Task prompt → All of the data, word for word and free of pictures, is the expected result.

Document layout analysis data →

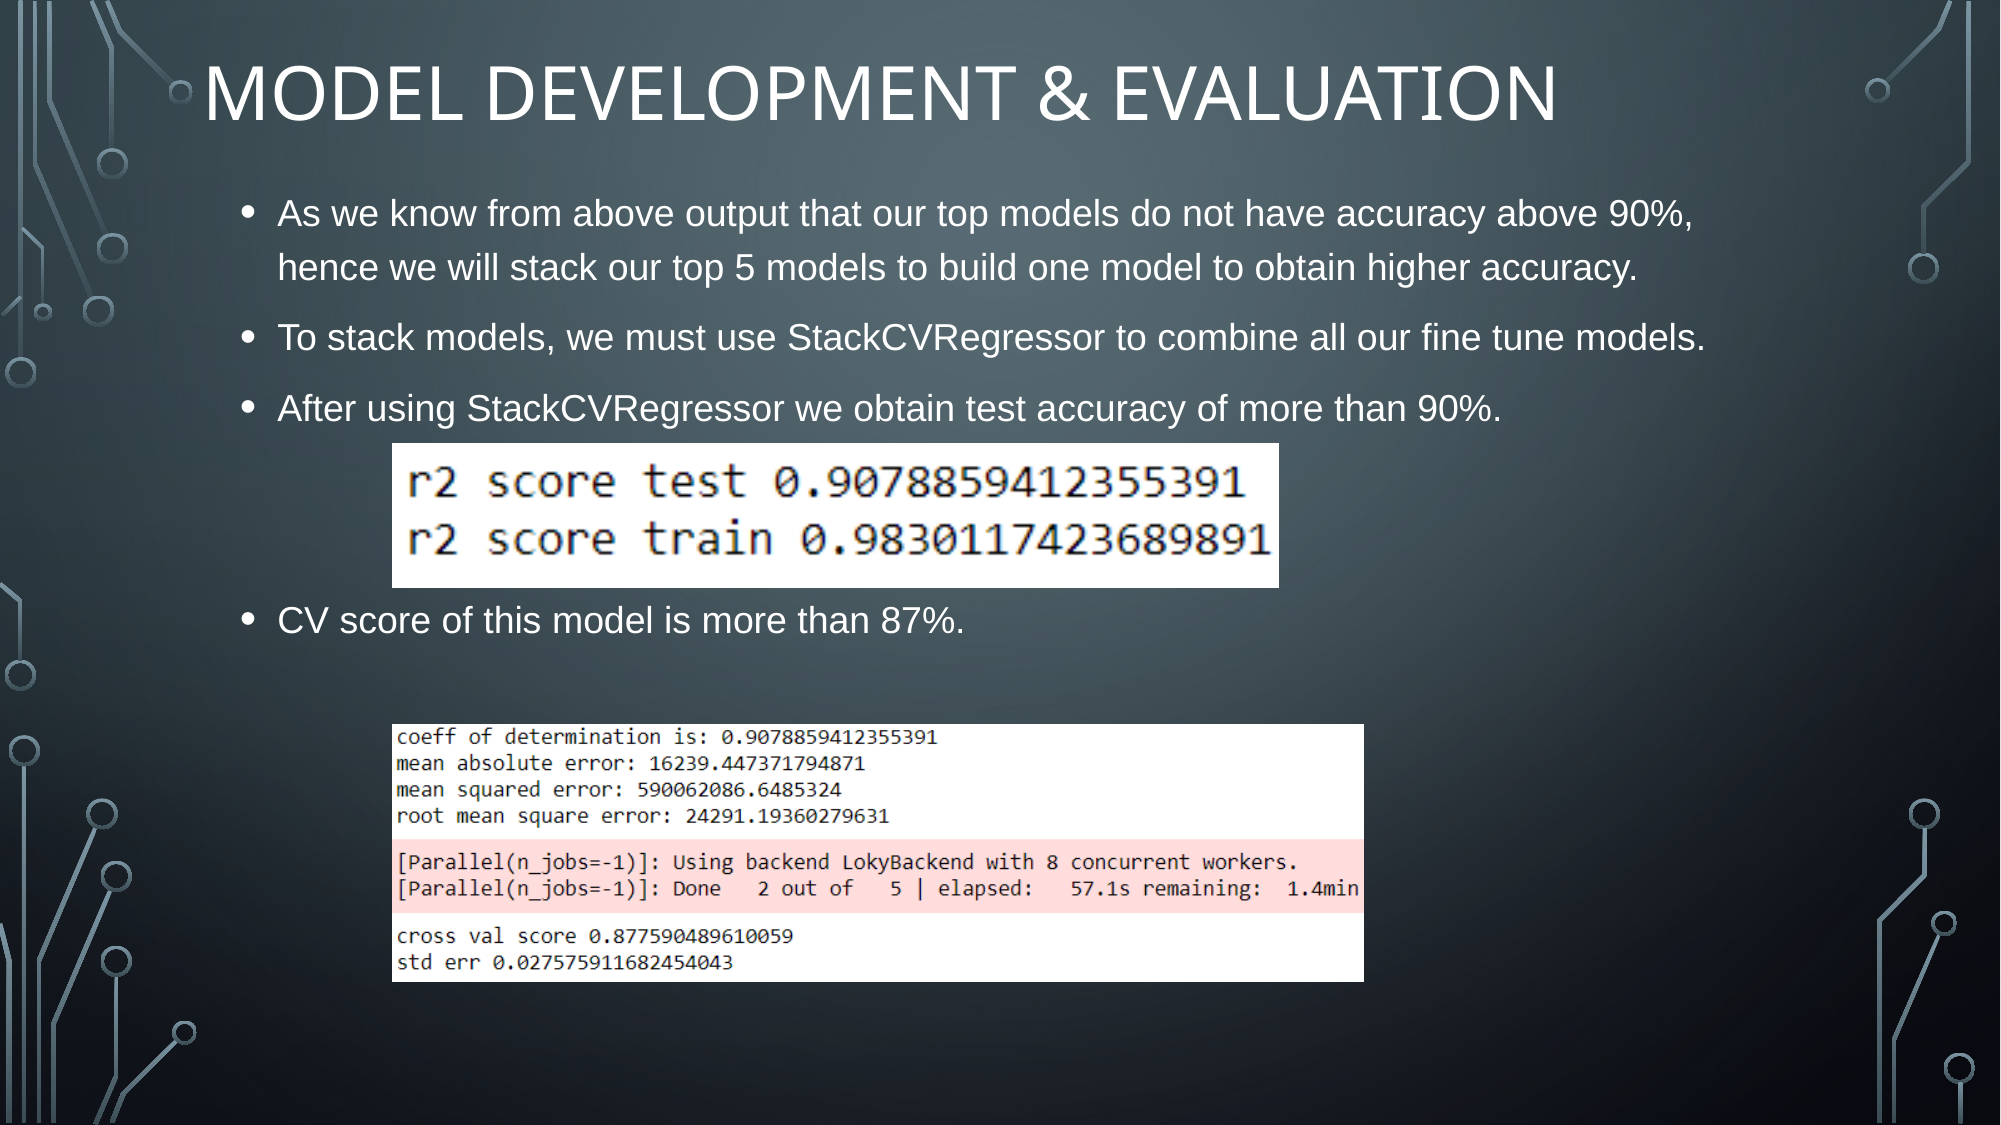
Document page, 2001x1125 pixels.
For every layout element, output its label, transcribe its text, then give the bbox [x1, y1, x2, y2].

list As we know from above output that our top models do not have accuracy above 90%, hence we will stack our top 5 models to build one model to obtain higher accuracy. To stack models, we must use StackCVRegressor to combine all our fine tune models. After using StackCVRegressor we obtain test accuracy of more than 90%. CV score of this model is more than 87%. [187, 172, 1813, 754]
title Model development & Evaluation [187, 0, 1813, 172]
picture [392, 724, 1365, 983]
picture [392, 443, 1279, 589]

Output →
Document page, 2001x1125 pixels.
For every layout element, output its label, transcribe its text, then give the bbox [x1, y1, x2, y2].

list As we know from above output that our top models do not have accuracy above 90%, hence we will stack our top 5 models to build one model to obtain higher accuracy. To stack models, we must use StackCVRegressor to combine all our fine tune models. After using StackCVRegressor we obtain test accuracy of more than 90%. CV score of this model is more than 87%. [187, 172, 1813, 754]
title Model development & Evaluation [187, 0, 1813, 172]
picture [392, 724, 1365, 983]
picture [392, 443, 1279, 589]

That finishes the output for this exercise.